*** Opening of GIVEN ENTRIES ***
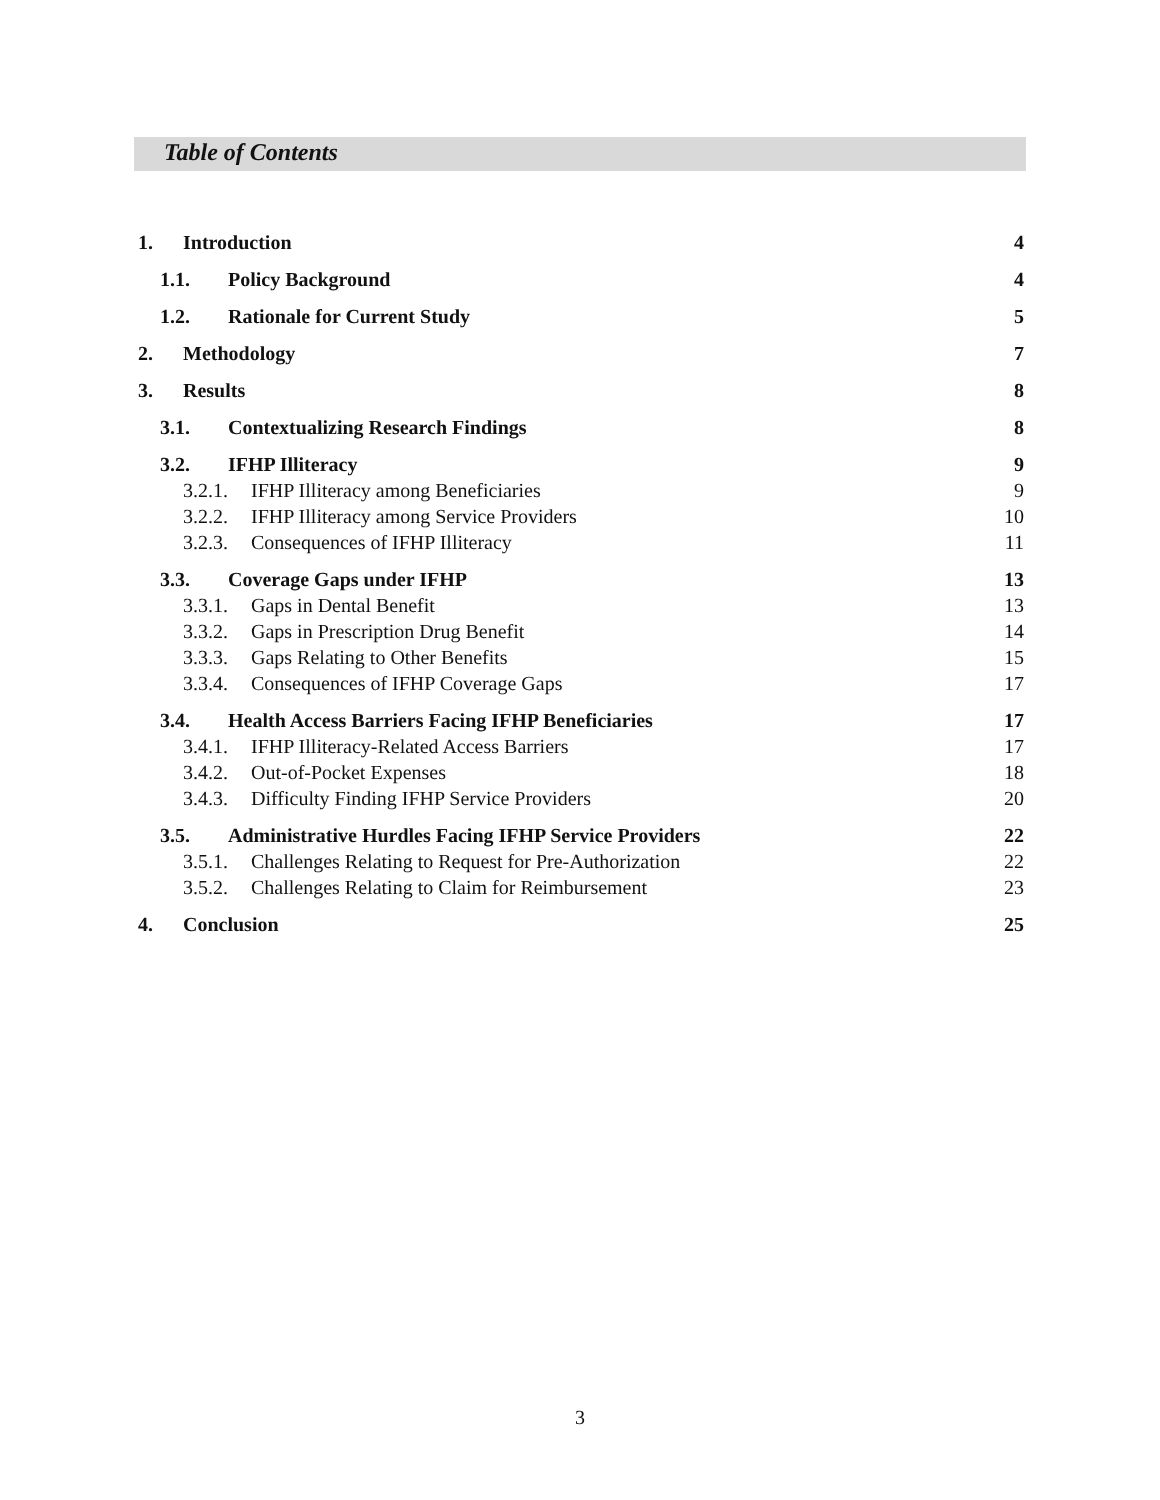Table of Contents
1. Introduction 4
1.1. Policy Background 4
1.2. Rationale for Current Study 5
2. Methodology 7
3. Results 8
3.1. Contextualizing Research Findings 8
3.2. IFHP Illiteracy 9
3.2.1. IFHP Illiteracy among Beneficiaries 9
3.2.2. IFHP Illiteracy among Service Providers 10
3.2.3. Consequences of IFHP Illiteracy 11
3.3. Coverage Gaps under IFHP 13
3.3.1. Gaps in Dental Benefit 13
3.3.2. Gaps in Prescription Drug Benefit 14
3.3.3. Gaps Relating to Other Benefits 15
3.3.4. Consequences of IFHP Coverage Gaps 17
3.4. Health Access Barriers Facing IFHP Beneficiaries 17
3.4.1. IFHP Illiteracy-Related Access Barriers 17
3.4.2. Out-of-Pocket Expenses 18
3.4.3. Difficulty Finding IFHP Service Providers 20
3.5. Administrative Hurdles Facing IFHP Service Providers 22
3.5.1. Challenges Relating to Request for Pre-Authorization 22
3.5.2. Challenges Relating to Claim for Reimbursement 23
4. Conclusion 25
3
*** Close of GIVEN ENTRIES ***
▶ _AIM OF THE TASK_: The entries above hold the needed span. Transcribe exactly the lines from the one with "3.2. IFHP Illiteracy 9" to the one with "3.4. Health Access", both included.

▶ _EXPECTED ANSWER_:
3.2. IFHP Illiteracy 9
3.2.1. IFHP Illiteracy among Beneficiaries 9
3.2.2. IFHP Illiteracy among Service Providers 10
3.2.3. Consequences of IFHP Illiteracy 11
3.3. Coverage Gaps under IFHP 13
3.3.1. Gaps in Dental Benefit 13
3.3.2. Gaps in Prescription Drug Benefit 14
3.3.3. Gaps Relating to Other Benefits 15
3.3.4. Consequences of IFHP Coverage Gaps 17
3.4. Health Access Barriers Facing IFHP Beneficiaries 17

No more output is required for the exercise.